Accertamenti di fine anno, verbali nulli se non c’è l’urgenza
I verbali consegnati dal 2 novembre per contestazioni relative al periodo di imposta 2012 rischiano di determinare atti impositivi nulli se non supportati da specifici motivi di urgenza. L’agenzia delle Entrate, infatti, deve attendere 60 giorni per la notifica degli accertamenti che a questo punto scadrebbero oltre il 31 dicembre con la conseguente decadenza del potere impositivo per l’anno 2012.

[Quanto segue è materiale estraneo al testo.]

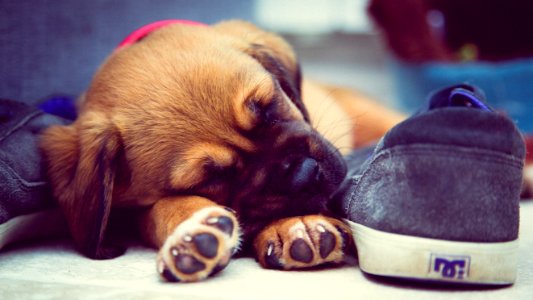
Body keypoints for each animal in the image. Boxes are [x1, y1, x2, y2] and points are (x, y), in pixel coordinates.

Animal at [39, 19, 402, 282]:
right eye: (212, 177)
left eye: (269, 107)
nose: (304, 174)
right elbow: (163, 209)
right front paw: (193, 234)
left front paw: (297, 223)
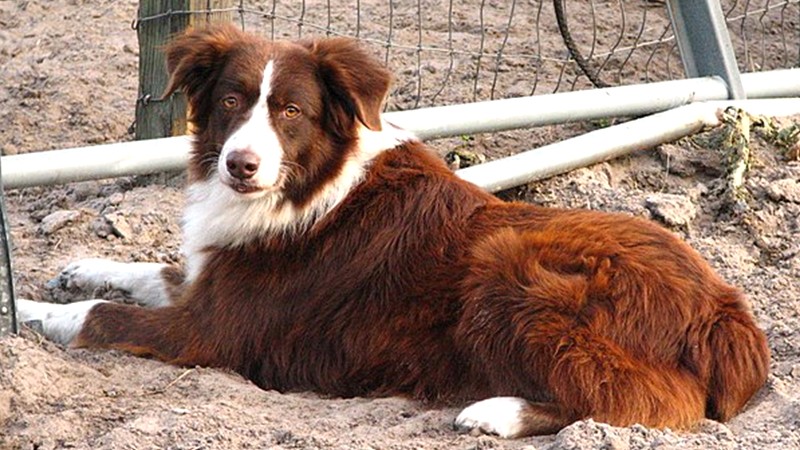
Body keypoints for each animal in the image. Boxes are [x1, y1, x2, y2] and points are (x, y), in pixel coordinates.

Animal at [17, 26, 768, 438]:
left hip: (509, 269)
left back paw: (496, 412)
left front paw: (22, 310)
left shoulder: (212, 333)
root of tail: (726, 312)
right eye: (231, 101)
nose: (240, 165)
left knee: (644, 402)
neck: (309, 184)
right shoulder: (209, 283)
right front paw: (75, 267)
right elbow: (149, 271)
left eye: (291, 111)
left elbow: (95, 316)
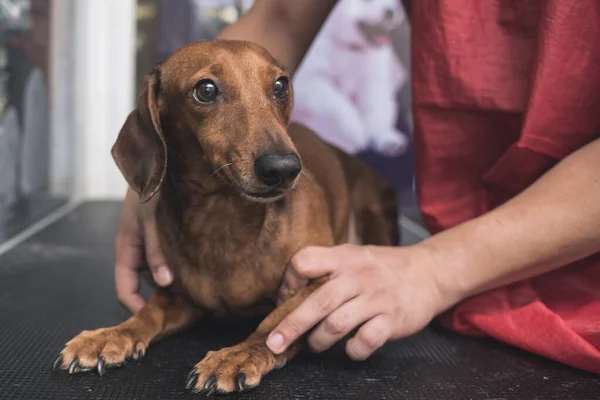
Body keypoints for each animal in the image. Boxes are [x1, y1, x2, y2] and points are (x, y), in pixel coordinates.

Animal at [51, 39, 398, 396]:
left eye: (280, 85)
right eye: (205, 90)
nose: (284, 168)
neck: (222, 217)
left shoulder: (326, 279)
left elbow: (274, 323)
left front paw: (237, 356)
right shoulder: (184, 297)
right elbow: (149, 312)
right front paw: (111, 335)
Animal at [290, 0, 410, 157]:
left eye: (395, 2)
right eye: (367, 1)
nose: (390, 12)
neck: (351, 49)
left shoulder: (372, 80)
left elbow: (377, 107)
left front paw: (386, 137)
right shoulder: (310, 82)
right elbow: (339, 108)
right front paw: (357, 135)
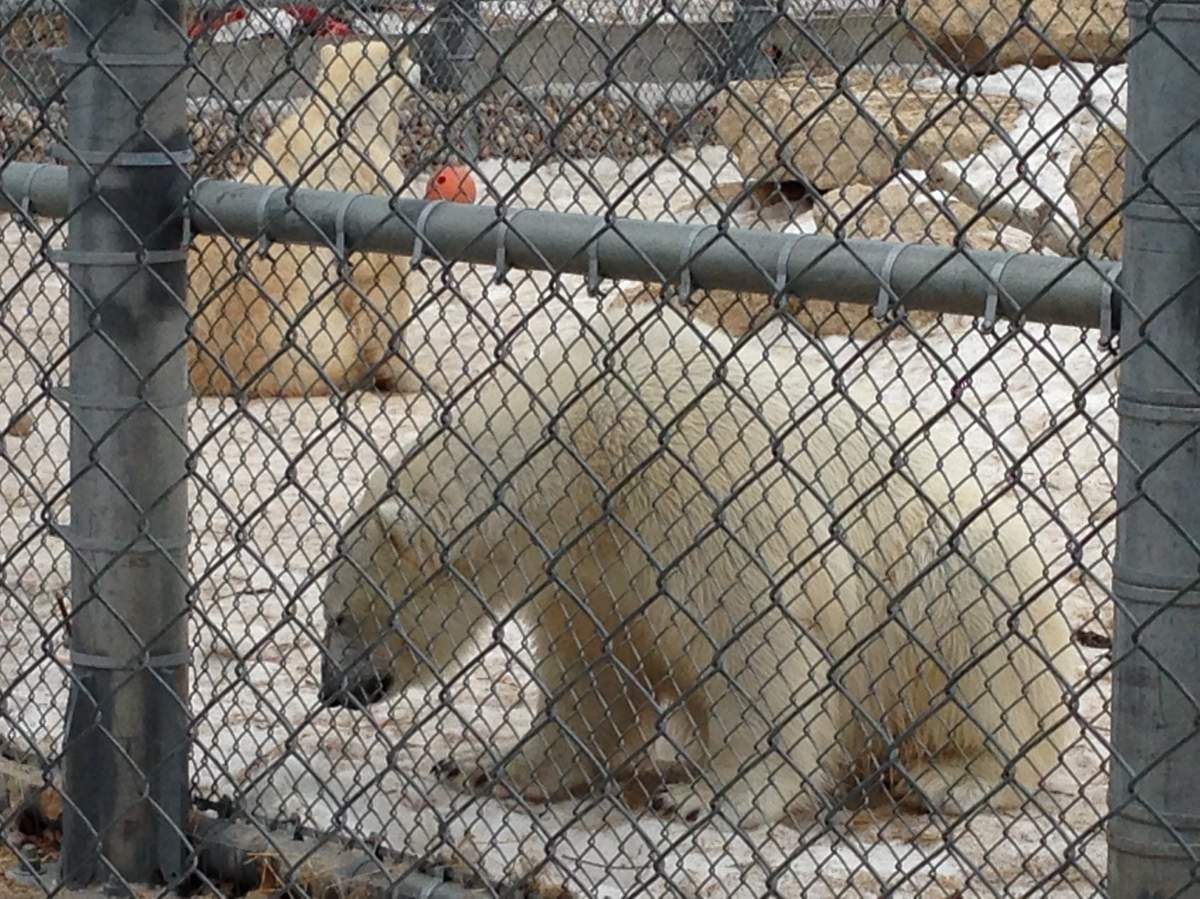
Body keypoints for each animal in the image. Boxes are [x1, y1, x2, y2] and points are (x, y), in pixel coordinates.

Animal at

Secondo un rituale che si ripete ogni anno, anche in questi giorni si assiste alla chiusura rapida dei controlli per il periodo di imposta 2012 proprio perché si rischia di generare atti impositivi invalidi. Sarebbe sufficiente, nella maggior parte dei casi, che i controlli venissero programmati dando priorità nella prima metà dell’anno a quelli relativi a periodi di imposta in scadenza per evitare la solita prassi: richieste urgenti di documenti pena la minaccia dell’accertamento induttivo, indagini bancarie che non si riescono a concludere per le quali l’ufficio «prudentemente» già preannuncia l’emissione dell’avviso di accertamento entro fine anno solo per evitare la scadenza dei termini, per poi rettificarne in tutto o in parte il contenuto l’anno prossimo in sede di adesione ecc.

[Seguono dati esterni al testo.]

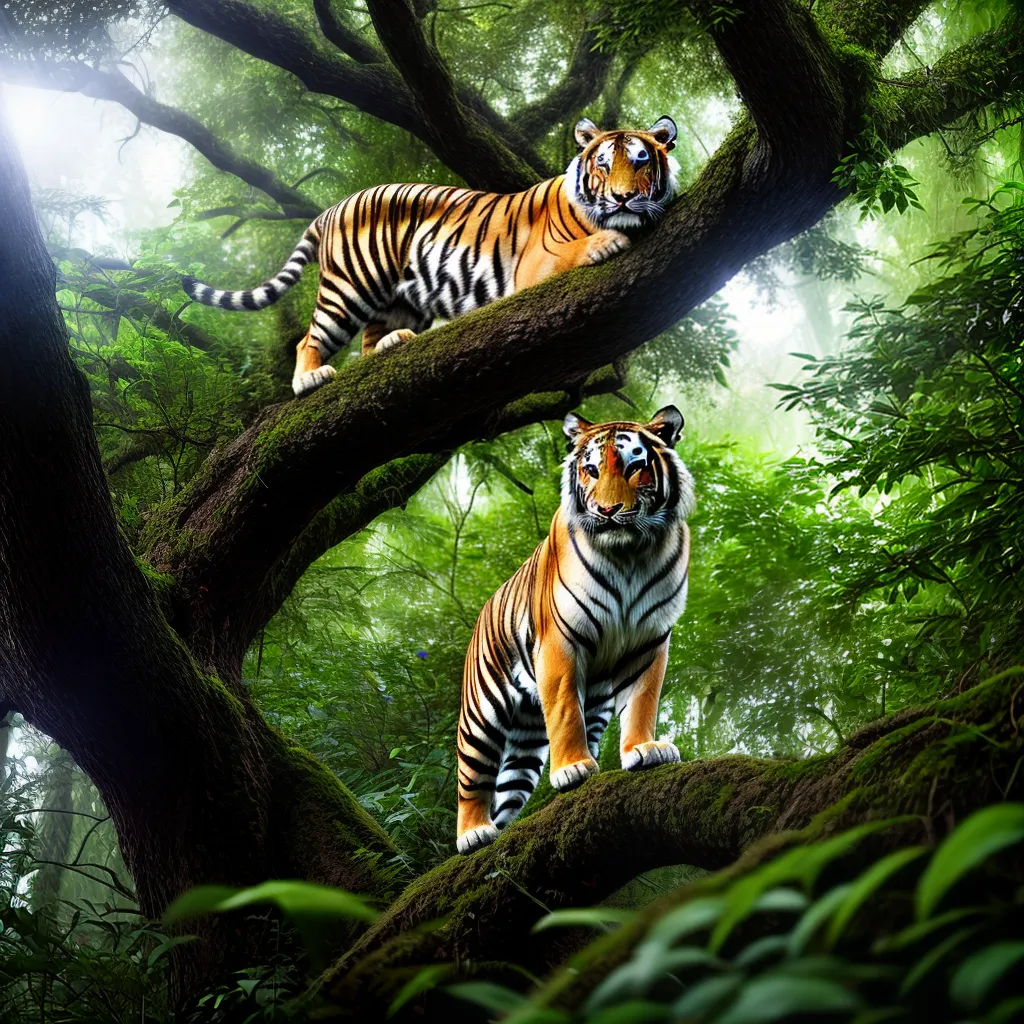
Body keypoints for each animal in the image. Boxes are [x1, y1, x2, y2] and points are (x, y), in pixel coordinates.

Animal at [181, 116, 679, 397]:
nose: (622, 198)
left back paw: (393, 343)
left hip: (402, 298)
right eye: (602, 163)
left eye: (641, 160)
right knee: (311, 338)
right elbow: (577, 248)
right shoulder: (532, 266)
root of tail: (331, 207)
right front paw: (607, 241)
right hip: (351, 286)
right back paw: (308, 380)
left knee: (369, 345)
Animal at [456, 405, 695, 855]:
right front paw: (573, 768)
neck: (629, 555)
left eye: (636, 467)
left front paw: (643, 750)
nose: (607, 510)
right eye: (591, 469)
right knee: (471, 779)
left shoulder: (649, 640)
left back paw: (501, 832)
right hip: (481, 714)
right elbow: (566, 709)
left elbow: (642, 700)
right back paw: (474, 833)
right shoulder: (561, 641)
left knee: (509, 790)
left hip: (535, 735)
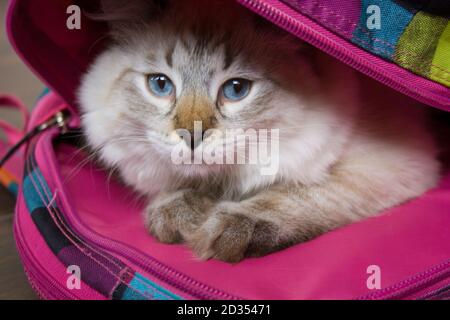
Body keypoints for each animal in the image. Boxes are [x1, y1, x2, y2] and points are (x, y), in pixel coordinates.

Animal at [79, 0, 442, 262]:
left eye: (236, 90)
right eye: (160, 85)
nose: (191, 136)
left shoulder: (389, 165)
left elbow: (296, 194)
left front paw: (225, 229)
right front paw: (178, 213)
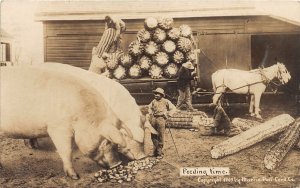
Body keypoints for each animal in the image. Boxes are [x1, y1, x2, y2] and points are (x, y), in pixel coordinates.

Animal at [0, 66, 142, 179]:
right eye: (107, 141)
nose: (117, 163)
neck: (83, 116)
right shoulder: (58, 127)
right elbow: (66, 150)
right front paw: (75, 176)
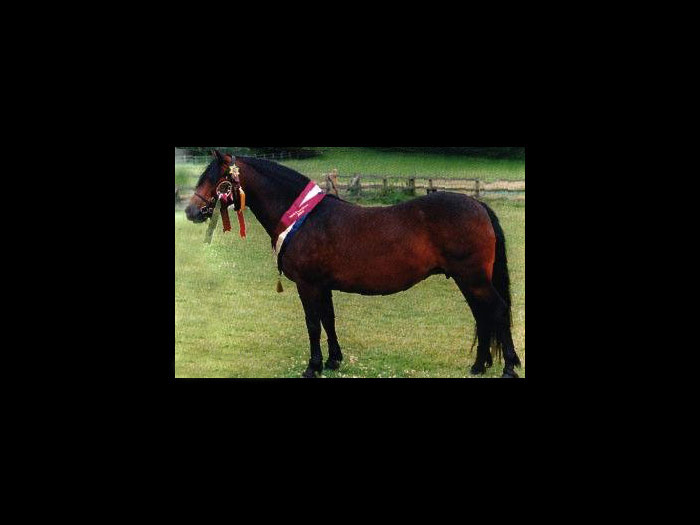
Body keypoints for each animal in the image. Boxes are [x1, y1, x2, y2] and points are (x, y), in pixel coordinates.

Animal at [184, 150, 522, 378]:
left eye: (218, 180)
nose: (191, 211)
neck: (304, 218)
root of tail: (477, 203)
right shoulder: (323, 286)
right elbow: (328, 320)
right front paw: (334, 360)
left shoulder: (308, 285)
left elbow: (312, 323)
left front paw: (313, 366)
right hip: (469, 280)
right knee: (481, 315)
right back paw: (478, 366)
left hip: (473, 278)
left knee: (497, 310)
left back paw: (507, 367)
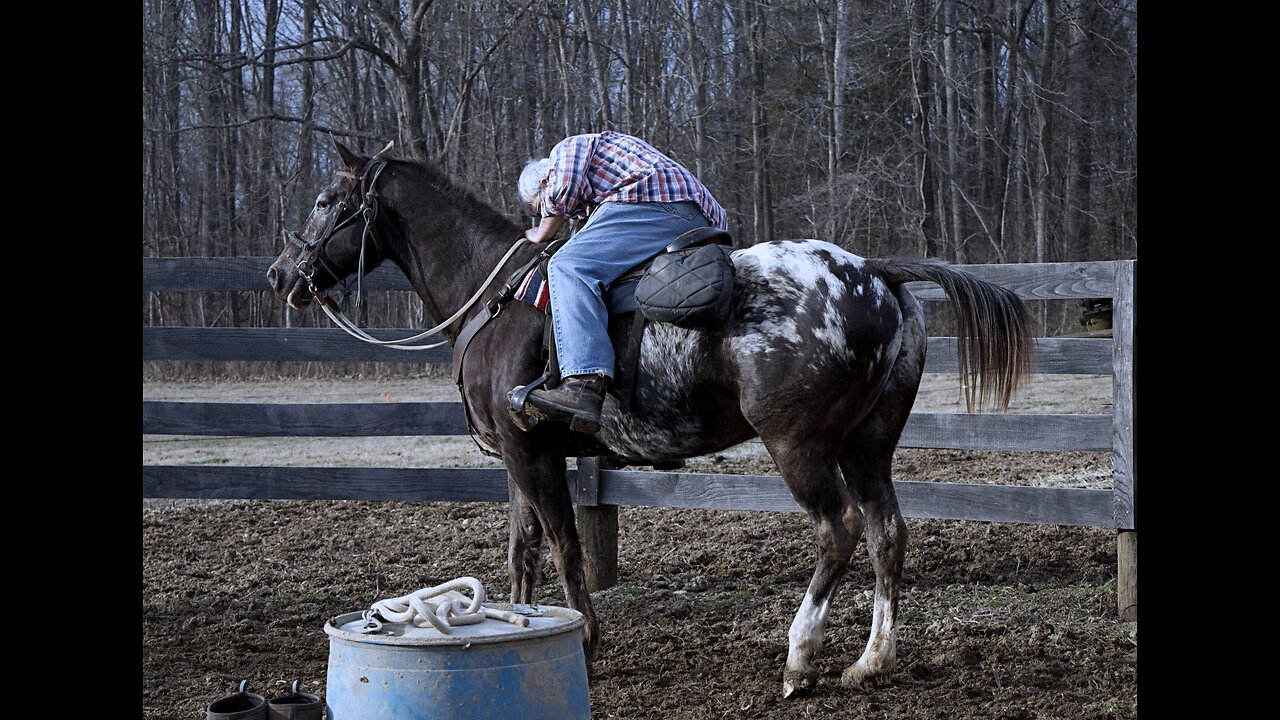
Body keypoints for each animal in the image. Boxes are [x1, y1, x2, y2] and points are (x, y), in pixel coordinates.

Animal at [264, 140, 1034, 696]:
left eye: (327, 200)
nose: (280, 276)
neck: (499, 298)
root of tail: (877, 275)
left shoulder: (531, 453)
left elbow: (565, 547)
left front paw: (583, 640)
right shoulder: (518, 453)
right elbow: (522, 551)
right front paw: (516, 623)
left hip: (801, 445)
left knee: (838, 529)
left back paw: (799, 659)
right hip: (866, 445)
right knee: (886, 533)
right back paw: (871, 661)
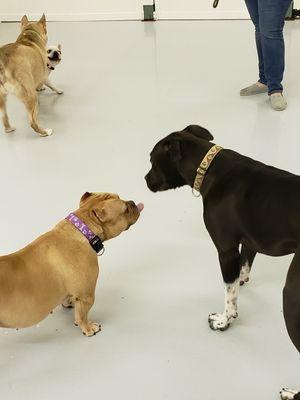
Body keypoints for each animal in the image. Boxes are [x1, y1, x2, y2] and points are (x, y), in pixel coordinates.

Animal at [0, 192, 144, 336]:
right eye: (125, 209)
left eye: (118, 196)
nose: (132, 202)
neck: (83, 231)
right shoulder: (87, 296)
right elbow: (82, 316)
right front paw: (88, 328)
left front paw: (69, 301)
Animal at [145, 125, 298, 400]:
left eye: (151, 159)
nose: (144, 178)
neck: (210, 170)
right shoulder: (248, 242)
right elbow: (243, 269)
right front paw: (242, 279)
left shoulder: (225, 250)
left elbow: (228, 293)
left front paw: (224, 319)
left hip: (291, 296)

Nel dettaglio, il 31 dicembre prossimo decade il potere di rettifica per le dichiarazioni presentate entro il 31 dicembre 2013 (periodo di imposta 2012) e per quelle omesse relative al 2011. A norma dell’articolo 12, comma 7, della legge 212/2000, l’ufficio, salvo motivi di urgenza, deve attendere 60 giorni dal termine del controllo prima di emettere l’atto impositivo per consentire al contribuente di presentare memorie difensive. Per concedere questa possibilità i pvc, dovevano essere consegnati al massimo entro il 31 ottobre, in modo da poter emettere e notificare l’eventuale accertamento il 31 dicembre (ultimo giorno utile per rettificare il periodo 2012).
Eventuali verbali che riguardano tale periodo di imposta ma consegnati dal 2 novembre rischiano così di produrre accertamenti privi di validità, salvo l’Ufficio non individui della valide ragioni che giustificano l’urgenza e quindi il mancato rispetto del termine.

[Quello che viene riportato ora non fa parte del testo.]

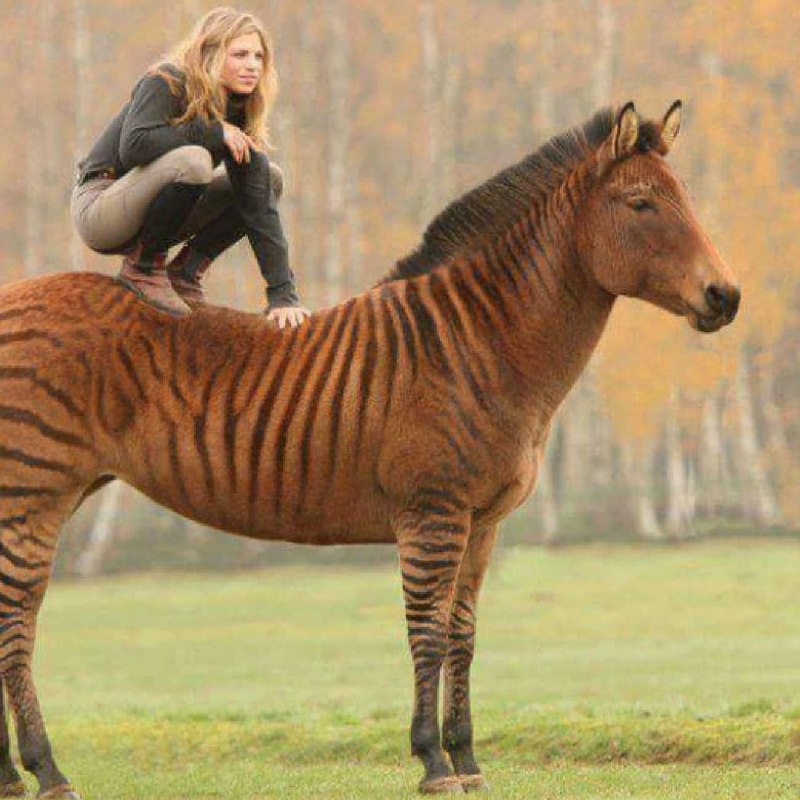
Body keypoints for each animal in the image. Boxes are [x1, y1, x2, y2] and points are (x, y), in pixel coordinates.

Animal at [0, 102, 738, 797]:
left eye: (687, 197)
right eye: (640, 203)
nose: (726, 297)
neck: (478, 345)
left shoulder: (484, 523)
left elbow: (464, 637)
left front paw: (469, 762)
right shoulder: (432, 515)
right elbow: (427, 634)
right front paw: (433, 762)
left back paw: (13, 777)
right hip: (33, 496)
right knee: (15, 628)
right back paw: (48, 772)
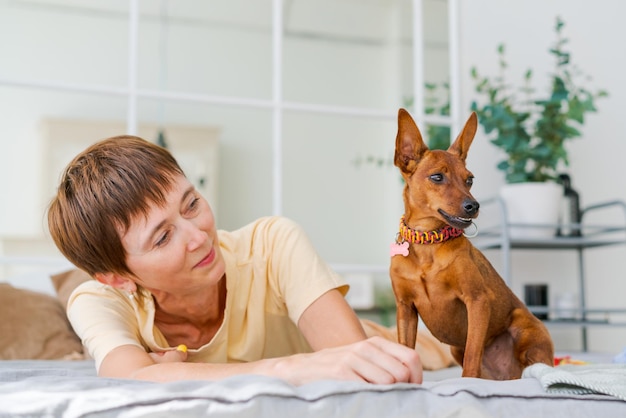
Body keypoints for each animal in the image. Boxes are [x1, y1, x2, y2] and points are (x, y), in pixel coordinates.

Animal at [390, 108, 552, 378]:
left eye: (470, 180)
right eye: (437, 177)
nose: (473, 206)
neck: (428, 244)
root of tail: (508, 376)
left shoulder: (477, 301)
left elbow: (472, 356)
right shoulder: (405, 309)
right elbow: (405, 350)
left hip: (524, 329)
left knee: (537, 368)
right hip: (456, 348)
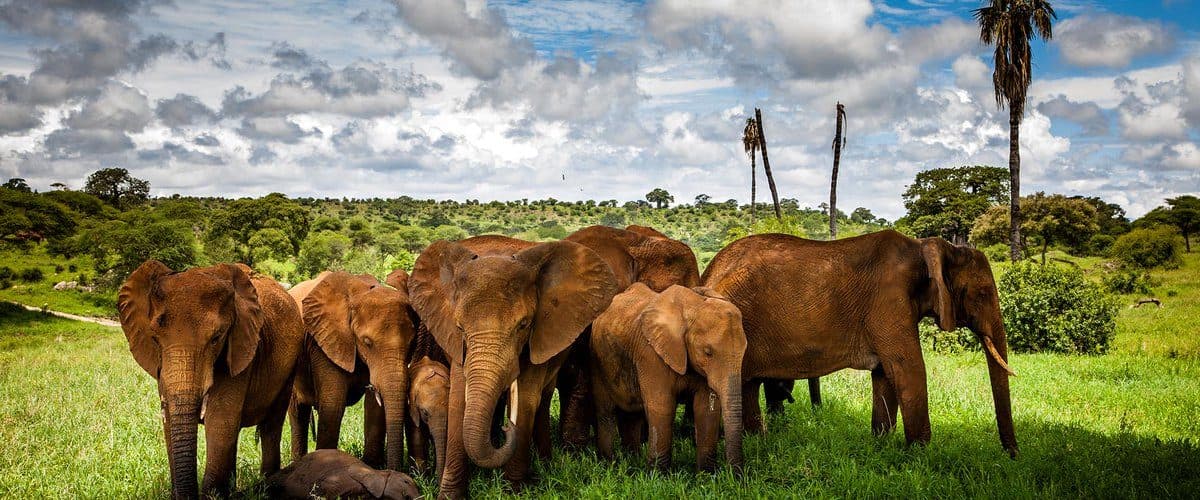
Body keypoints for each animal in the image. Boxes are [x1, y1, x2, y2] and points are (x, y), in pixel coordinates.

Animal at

La giurisprudenza di legittimità, intervenuta ripetutamente sulla questione, è ormai unanime circa l’applicazione dell’istituto in tutte le ipotesi di accesso presso i locali del contribuente (per tutte, Sezioni unite, sentenza 18184/13), con la conseguenza che se l’ufficio non rispetta tale termine, e in assenza di ragioni di urgenza, l’atto impositivo emesso è invalido
I dubbi restano per i controlli in ufficio («a tavolino»). Nella penultima sentenza delle Sezioni unite ( 19667/2014 ) sembrava essersi risolta la questione, poiché era stato affermato il principio secondo cui, per tutte le attività di controllo, è obbligatorio un confronto preventivo pena la nullità dell’atto impositivo (anche nel caso della pronuncia per il preavviso di ipoteca). In effetti, poteva sembrare la soluzione più ragionevole, al fine di non creare un’ingiustificata distinzione in base al tipo di controllo subito dal contribuente.
Con la sentenza 24823/2015 , l’alto consesso è giunto, invece, a conclusioni totalmente differenti: non esiste nel nostro ordinamento un diritto generalizzato al contraddittorio preventivo, salvo non sia espressamente previsto per legge. Si tratta, infatti, di un principio di derivazione comunitaria e pertanto applicabile solo ai tributi “armonizzati”. Tuttavia, anche per questa ipotesi, perché operi la sanzione di nullità del provvedimento, occorre che il contribuente dimostri che in tale sede avrebbe concretamente potuto produrre elementi difensivi.